**Problem to work on:**
Wherever the string "Grand" shows up in the records below, return that line.

● ● ● ● ● ● ●

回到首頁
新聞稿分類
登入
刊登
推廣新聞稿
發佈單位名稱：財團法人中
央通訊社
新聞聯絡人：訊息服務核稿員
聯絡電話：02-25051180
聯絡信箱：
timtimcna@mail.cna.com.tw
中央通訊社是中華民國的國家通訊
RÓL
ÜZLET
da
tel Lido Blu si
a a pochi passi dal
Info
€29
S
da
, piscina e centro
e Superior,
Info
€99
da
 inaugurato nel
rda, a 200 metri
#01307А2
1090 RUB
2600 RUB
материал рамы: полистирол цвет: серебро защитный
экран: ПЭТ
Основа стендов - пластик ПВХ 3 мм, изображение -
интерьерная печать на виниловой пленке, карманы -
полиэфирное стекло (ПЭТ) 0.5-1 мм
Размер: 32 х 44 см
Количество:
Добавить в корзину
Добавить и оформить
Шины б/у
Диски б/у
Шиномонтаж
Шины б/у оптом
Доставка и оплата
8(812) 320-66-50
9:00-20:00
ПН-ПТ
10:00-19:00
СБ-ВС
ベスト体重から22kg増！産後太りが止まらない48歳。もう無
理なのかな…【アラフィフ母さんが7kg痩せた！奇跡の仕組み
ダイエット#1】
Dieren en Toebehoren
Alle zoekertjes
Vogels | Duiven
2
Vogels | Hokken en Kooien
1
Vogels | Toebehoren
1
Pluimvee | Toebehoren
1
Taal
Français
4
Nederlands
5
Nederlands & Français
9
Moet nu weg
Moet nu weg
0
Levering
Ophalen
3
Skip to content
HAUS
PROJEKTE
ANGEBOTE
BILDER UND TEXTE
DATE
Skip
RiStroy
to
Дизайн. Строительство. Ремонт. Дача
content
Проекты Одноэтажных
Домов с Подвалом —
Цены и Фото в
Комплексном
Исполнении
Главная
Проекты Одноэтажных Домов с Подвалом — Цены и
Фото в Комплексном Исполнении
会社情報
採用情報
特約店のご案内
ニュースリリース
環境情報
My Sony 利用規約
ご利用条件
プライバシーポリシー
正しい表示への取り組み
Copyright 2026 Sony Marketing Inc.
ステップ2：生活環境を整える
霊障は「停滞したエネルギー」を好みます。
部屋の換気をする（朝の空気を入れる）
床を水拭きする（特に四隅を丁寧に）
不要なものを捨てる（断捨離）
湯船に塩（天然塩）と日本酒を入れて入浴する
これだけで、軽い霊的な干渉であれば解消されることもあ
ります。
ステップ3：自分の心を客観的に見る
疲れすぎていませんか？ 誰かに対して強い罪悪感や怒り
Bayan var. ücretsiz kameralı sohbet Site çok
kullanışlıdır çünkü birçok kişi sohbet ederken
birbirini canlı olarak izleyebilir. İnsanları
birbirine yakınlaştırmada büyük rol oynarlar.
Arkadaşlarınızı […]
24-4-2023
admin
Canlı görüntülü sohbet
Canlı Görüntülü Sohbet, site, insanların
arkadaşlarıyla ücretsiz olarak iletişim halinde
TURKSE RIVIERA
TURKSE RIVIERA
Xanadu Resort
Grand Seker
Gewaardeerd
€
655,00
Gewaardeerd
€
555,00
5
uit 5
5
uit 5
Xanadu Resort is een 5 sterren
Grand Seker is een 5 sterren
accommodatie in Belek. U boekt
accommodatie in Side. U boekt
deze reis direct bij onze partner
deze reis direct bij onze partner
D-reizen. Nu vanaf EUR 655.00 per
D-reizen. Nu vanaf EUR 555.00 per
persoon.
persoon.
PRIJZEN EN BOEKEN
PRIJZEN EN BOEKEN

● ● ● ● ● ● ●

**Solution for this exercise:**
Grand Seker
Grand Seker is een 5 sterren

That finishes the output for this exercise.